Since the records include pictures, leave those out while you reproduce exactly and only the lines from the one containing "## 4. 工厂模式（com.hobby.factory_pattern）" through the one containing "Migration & Hardening Plan", inclusive.

"""

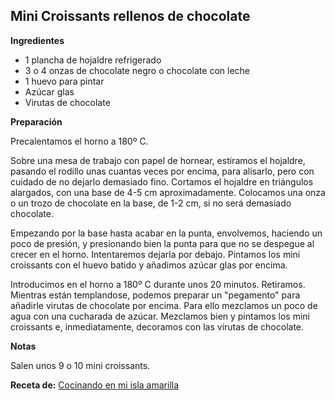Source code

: ## Mini Croissants rellenos de chocolate

**Ingredientes**

- 1 plancha de hojaldre refrigerado
- 3 o 4 onzas de chocolate negro o chocolate con leche
- 1 huevo para pintar
- Azúcar glas
- Virutas de chocolate

**Preparación**

Precalentamos el horno a 180º C.

Sobre una mesa de trabajo con papel de hornear, estiramos el hojaldre, pasando el rodillo unas cuantas veces por encima, para alisarlo, pero con cuidado de no dejarlo demasiado fino. Cortamos el hojaldre en triángulos alargados, con una base de 4-5 cm aproximadamente. Colocamos una onza o un trozo de chocolate en la base, de 1-2 cm, si no será demasiado chocolate.

Empezando por la base hasta acabar en la punta, envolvemos, haciendo un poco de presión, y presionando bien la punta para que no se despegue al crecer en el horno. Intentaremos dejarla por debajo. Pintamos los mini croissants con el huevo batido y añadimos azúcar glas por encima.

Introducimos en el horno a 180º C durante unos 20 minutos. Retiramos. Mientras están templandose, podemos preparar un "pegamento" para añadirle virutas de chocolate por encima. Para ello mezclamos un poco de agua con una cucharada de azúcar. Mezclamos bien y pintamos los mini croissants e, inmediatamente, decoramos con las virutas de chocolate.

**Notas**

Salen unos 9 o 10 mini croissants.

**Receta de:** [Cocinando en mi isla amarilla](http://www.cocinandoenmiislaamarilla.com/2009/11/minicroissants-rellenos-de-chocolate.html)
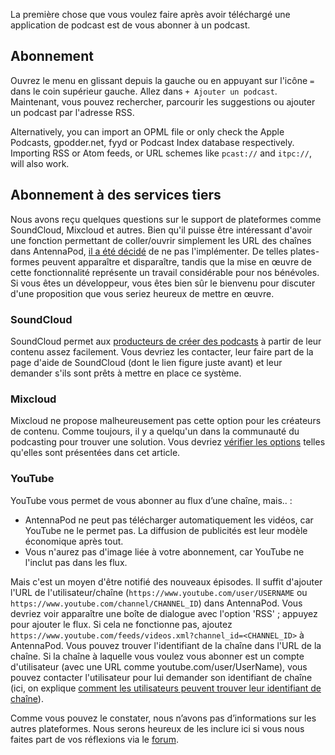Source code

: La première chose que vous voulez faire après avoir téléchargé une application de podcast est de vous abonner à un podcast.

## Abonnement

Ouvrez le menu en glissant depuis la gauche ou en appuyant sur l'icône `=` dans le coin supérieur gauche. Allez dans `+ Ajouter un podcast`. Maintenant, vous pouvez rechercher, parcourir les suggestions ou ajouter un podcast par l'adresse RSS.

Alternatively, you can import an OPML file or only check the Apple Podcasts, gpodder.net, fyyd or Podcast Index database respectively. Importing RSS or Atom feeds, or URL schemes like `pcast://` and `itpc://`, will also work.

## Abonnement à des services tiers

Nous avons reçu quelques questions sur le support de plateformes comme SoundCloud, Mixcloud et autres. Bien qu'il puisse être intéressant d'avoir une fonction permettant de coller/ouvrir simplement les URL des chaînes dans AntennaPod, [il a été décidé](https://github.com/AntennaPod/AntennaPod/issues/1297) de ne pas l'implémenter. De telles plates-formes peuvent apparaître et disparaître, tandis que la mise en œuvre de cette fonctionnalité représente un travail considérable pour nos bénévoles. Si vous êtes un développeur, vous êtes bien sûr le bienvenu pour discuter d'une proposition que vous seriez heureux de mettre en œuvre.

### SoundCloud

SoundCloud permet aux [producteurs de créer des podcasts](https://help.soundcloud.com/hc/en-us/articles/115003451347-Adding-tracks-to-your-RSS-feed) à partir de leur contenu assez facilement. Vous devriez les contacter, leur faire part de la page d'aide de SoundCloud (dont le lien figure juste avant) et leur demander s'ils sont prêts à mettre en place ce système.

### Mixcloud

Mixcloud ne propose malheureusement pas cette option pour les créateurs de contenu. Comme toujours, il y a quelqu'un dans la communauté du podcasting pour trouver une solution. Vous devriez [vérifier les options](https://www.openparenthesis.org/2015/01/05/mixcloud-to-rss-with-enclosures) telles qu'elles sont présentées dans cet article.

### YouTube

YouTube vous permet de vous abonner au flux d’une chaîne, mais.. :

- AntennaPod ne peut pas télécharger automatiquement les vidéos, car YouTube ne le permet pas. La diffusion de publicités est leur modèle économique après tout.
- Vous n'aurez pas d'image liée à votre abonnement, car YouTube ne l'inclut pas dans les flux.

Mais c'est un moyen d'être notifié des nouveaux épisodes. Il suffit d'ajouter l'URL de l'utilisateur/chaîne (`https://www.youtube.com/user/USERNAME` ou `https://www.youtube.com/channel/CHANNEL_ID`) dans AntennaPod. Vous devriez voir apparaître une boîte de dialogue avec l'option 'RSS' ; appuyez pour ajouter le flux. Si cela ne fonctionne pas, ajoutez `https://www.youtube.com/feeds/videos.xml?channel_id=<CHANNEL_ID>` à AntennaPod. Vous pouvez trouver l'identifiant de la chaîne dans l'URL de la chaîne. Si la chaîne à laquelle vous voulez vous abonner est un compte d'utilisateur (avec une URL comme youtube.com/user/UserName), vous pouvez contacter l'utilisateur pour lui demander son identifiant de chaîne (ici, on explique [comment les utilisateurs peuvent trouver leur identifiant de chaîne](https://support.google.com/youtube/answer/3250431?hl=en)).

Comme vous pouvez le constater, nous n’avons pas d’informations sur les autres plateformes. Nous serons heureux de les inclure ici si vous nous faites part de vos réflexions via le [forum](https://forum.antennapod.org/).
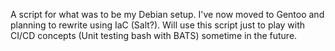 A script for what was to be my Debian setup. I've now moved to Gentoo and planning to rewrite using IaC (Salt?). Will use this script just to play with CI/CD concepts (Unit testing bash with BATS) sometime in the future.
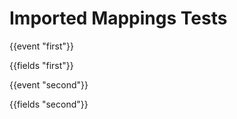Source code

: # Imported Mappings Tests

{{event "first"}}

{{fields "first"}}

{{event "second"}}

{{fields "second"}}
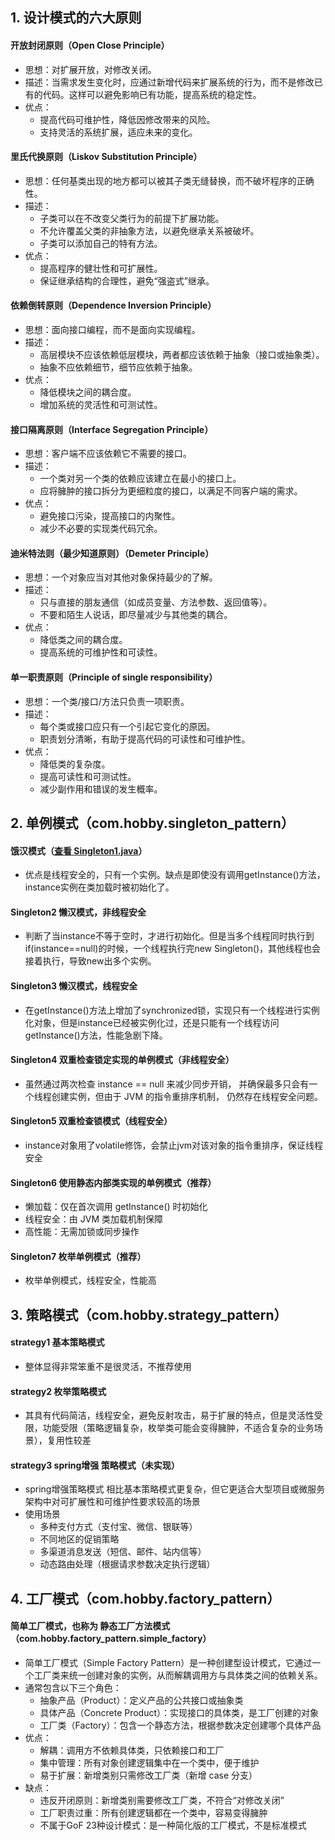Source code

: ## 1. 设计模式的六大原则

#### 开放封闭原则（Open Close Principle）

* 思想：对扩展开放，对修改关闭。
* 描述：当需求发生变化时，应通过新增代码来扩展系统的行为，而不是修改已有的代码。这样可以避免影响已有功能，提高系统的稳定性。
* 优点：
    * 提高代码可维护性，降低因修改带来的风险。
    * 支持灵活的系统扩展，适应未来的变化。

#### 里氏代换原则（Liskov Substitution Principle）

* 思想：任何基类出现的地方都可以被其子类无缝替换，而不破坏程序的正确性。
* 描述：
    * 子类可以在不改变父类行为的前提下扩展功能。
    * 不允许覆盖父类的非抽象方法，以避免继承关系被破坏。
    * 子类可以添加自己的特有方法。
* 优点：
    * 提高程序的健壮性和可扩展性。
    * 保证继承结构的合理性，避免“强盗式”继承。

#### 依赖倒转原则（Dependence Inversion Principle）

* 思想：面向接口编程，而不是面向实现编程。
* 描述：
    * 高层模块不应该依赖低层模块，两者都应该依赖于抽象（接口或抽象类）。
    * 抽象不应依赖细节，细节应依赖于抽象。
* 优点：
    * 降低模块之间的耦合度。
    * 增加系统的灵活性和可测试性。

#### 接口隔离原则（Interface Segregation Principle）

* 思想：客户端不应该依赖它不需要的接口。
* 描述：
    * 一个类对另一个类的依赖应该建立在最小的接口上。
    * 应将臃肿的接口拆分为更细粒度的接口，以满足不同客户端的需求。
* 优点：
    * 避免接口污染，提高接口的内聚性。
    * 减少不必要的实现类代码冗余。

#### 迪米特法则（最少知道原则）（Demeter Principle）

* 思想：一个对象应当对其他对象保持最少的了解。
* 描述：
    * 只与直接的朋友通信（如成员变量、方法参数、返回值等）。
    * 不要和陌生人说话，即尽量减少与其他类的耦合。
* 优点：
    * 降低类之间的耦合度。
    * 提高系统的可维护性和可读性。

#### 单一职责原则（Principle of single responsibility）

* 思想：一个类/接口/方法只负责一项职责。
* 描述：
    * 每个类或接口应只有一个引起它变化的原因。
    * 职责划分清晰，有助于提高代码的可读性和可维护性。
* 优点：
    * 降低类的复杂度。
    * 提高可读性和可测试性。
    * 减少副作用和错误的发生概率。

## 2. 单例模式（com.hobby.singleton_pattern）

#### 饿汉模式（[查看 Singleton1.java](./singleton_pattern/Singleton1.java)）

* 优点是线程安全的，只有一个实例。缺点是即使没有调用getInstance()方法，instance实例在类加载时被初始化了。

#### Singleton2 懒汉模式，非线程安全

* 判断了当instance不等于空时，才进行初始化。但是当多个线程同时执行到if(instance==null)的时候，一个线程执行完new Singleton()，其他线程也会接着执行，导致new出多个实例。

#### Singleton3 懒汉模式，线程安全

* 在getInstance()方法上增加了synchronized锁，实现只有一个线程进行实例化对象，但是instance已经被实例化过，还是只能有一个线程访问getInstance()方法，性能急剧下降。

#### Singleton4 双重检查锁定实现的单例模式（非线程安全）

* 虽然通过两次检查 instance == null 来减少同步开销， 并确保最多只会有一个线程创建实例，但由于 JVM 的指令重排序机制， 仍然存在线程安全问题。

#### Singleton5 双重检查锁模式（线程安全）

* instance对象用了volatile修饰，会禁止jvm对该对象的指令重排序，保证线程安全

#### Singleton6 使用静态内部类实现的单例模式（推荐）

* 懒加载：仅在首次调用 getInstance() 时初始化
* 线程安全：由 JVM 类加载机制保障
* 高性能：无需加锁或同步操作

#### Singleton7 枚举单例模式（推荐）

* 枚举单例模式，线程安全，性能高

## 3. 策略模式（com.hobby.strategy_pattern）

#### strategy1 基本策略模式

* 整体显得非常笨重不是很灵活，不推荐使用

#### strategy2 枚举策略模式

* 其具有代码简洁，线程安全，避免反射攻击，易于扩展的特点，但是灵活性受限，功能受限（策略逻辑复杂，枚举类可能会变得臃肿，不适合复杂的业务场景），复用性较差

#### strategy3 spring增强 策略模式（未实现）

* spring增强策略模式 相比基本策略模式更复杂，但它更适合大型项目或微服务架构中对可扩展性和可维护性要求较高的场景
* 使用场景
    * 多种支付方式（支付宝、微信、银联等）
    * 不同地区的促销策略
    * 多渠道消息发送（短信、邮件、站内信等）
    * 动态路由处理（根据请求参数决定执行逻辑）

## 4. 工厂模式（com.hobby.factory_pattern）

#### 简单工厂模式，也称为 静态工厂方法模式（com.hobby.factory_pattern.simple_factory）

* 简单工厂模式（Simple Factory Pattern）是一种创建型设计模式，它通过一个工厂类来统一创建对象的实例，从而解耦调用方与具体类之间的依赖关系。
* 通常包含以下三个角色：
  * 抽象产品（Product）：定义产品的公共接口或抽象类
  * 具体产品（Concrete Product）：实现接口的具体类，是工厂创建的对象
  * 工厂类（Factory）：包含一个静态方法，根据参数决定创建哪个具体产品
* 优点：
  * 解耦：调用方不依赖具体类，只依赖接口和工厂
  * 集中管理：所有对象创建逻辑集中在一个类中，便于维护
  * 易于扩展：新增类别只需修改工厂类（新增 case 分支）
* 缺点：
  * 违反开闭原则：新增类别需要修改工厂类，不符合“对修改关闭”
  * 工厂职责过重：所有创建逻辑都在一个类中，容易变得臃肿
  * 不属于GoF 23种设计模式：是一种简化版的工厂模式，不是标准模式


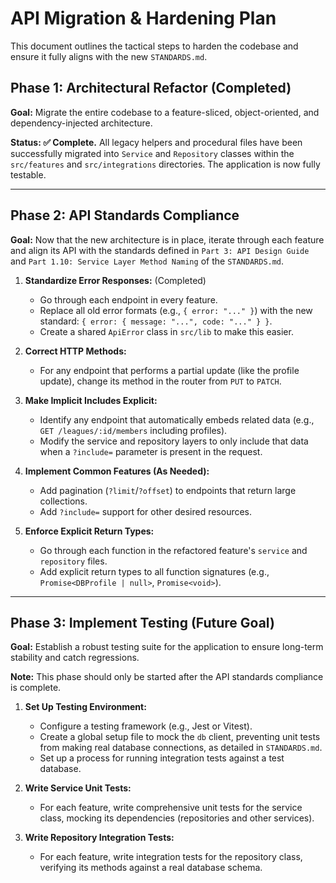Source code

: # API Migration & Hardening Plan

This document outlines the tactical steps to harden the codebase and ensure it fully aligns with the new `STANDARDS.md`.

## Phase 1: Architectural Refactor (Completed)

**Goal:** Migrate the entire codebase to a feature-sliced, object-oriented, and dependency-injected architecture.

**Status: ✅ Complete.** All legacy helpers and procedural files have been successfully migrated into `Service` and `Repository` classes within the `src/features` and `src/integrations` directories. The application is now fully testable.

---

## Phase 2: API Standards Compliance

**Goal:** Now that the new architecture is in place, iterate through each feature and align its API with the standards defined in `Part 3: API Design Guide` and `Part 1.10: Service Layer Method Naming` of the `STANDARDS.md`.

1.  **Standardize Error Responses:** (Completed)

    - Go through each endpoint in every feature.
    - Replace all old error formats (e.g., `{ error: "..." }`) with the new standard: `{ error: { message: "...", code: "..." } }`.
    - Create a shared `ApiError` class in `src/lib` to make this easier.

2.  **Correct HTTP Methods:**

    - For any endpoint that performs a partial update (like the profile update), change its method in the router from `PUT` to `PATCH`.

3.  **Make Implicit Includes Explicit:**

    - Identify any endpoint that automatically embeds related data (e.g., `GET /leagues/:id/members` including profiles).
    - Modify the service and repository layers to only include that data when a `?include=` parameter is present in the request.

4.  **Implement Common Features (As Needed):**

    - Add pagination (`?limit`/`?offset`) to endpoints that return large collections.
    - Add `?include=` support for other desired resources.

5.  **Enforce Explicit Return Types:**
    - Go through each function in the refactored feature's `service` and `repository` files.
    - Add explicit return types to all function signatures (e.g., `Promise<DBProfile | null>`, `Promise<void>`).

---

## Phase 3: Implement Testing (Future Goal)

**Goal:** Establish a robust testing suite for the application to ensure long-term stability and catch regressions.

**Note:** This phase should only be started after the API standards compliance is complete.

1.  **Set Up Testing Environment:**

    - Configure a testing framework (e.g., Jest or Vitest).
    - Create a global setup file to mock the `db` client, preventing unit tests from making real database connections, as detailed in `STANDARDS.md`.
    - Set up a process for running integration tests against a test database.

2.  **Write Service Unit Tests:**

    - For each feature, write comprehensive unit tests for the service class, mocking its dependencies (repositories and other services).

3.  **Write Repository Integration Tests:**
    - For each feature, write integration tests for the repository class, verifying its methods against a real database schema.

"""

Answer space:
## 4. 工厂模式（com.hobby.factory_pattern）

#### 简单工厂模式，也称为 静态工厂方法模式（com.hobby.factory_pattern.simple_factory）

* 简单工厂模式（Simple Factory Pattern）是一种创建型设计模式，它通过一个工厂类来统一创建对象的实例，从而解耦调用方与具体类之间的依赖关系。
* 通常包含以下三个角色：
  * 抽象产品（Product）：定义产品的公共接口或抽象类
  * 具体产品（Concrete Product）：实现接口的具体类，是工厂创建的对象
  * 工厂类（Factory）：包含一个静态方法，根据参数决定创建哪个具体产品
* 优点：
  * 解耦：调用方不依赖具体类，只依赖接口和工厂
  * 集中管理：所有对象创建逻辑集中在一个类中，便于维护
  * 易于扩展：新增类别只需修改工厂类（新增 case 分支）
* 缺点：
  * 违反开闭原则：新增类别需要修改工厂类，不符合“对修改关闭”
  * 工厂职责过重：所有创建逻辑都在一个类中，容易变得臃肿
  * 不属于GoF 23种设计模式：是一种简化版的工厂模式，不是标准模式


Source code

: # API Migration & Hardening Plan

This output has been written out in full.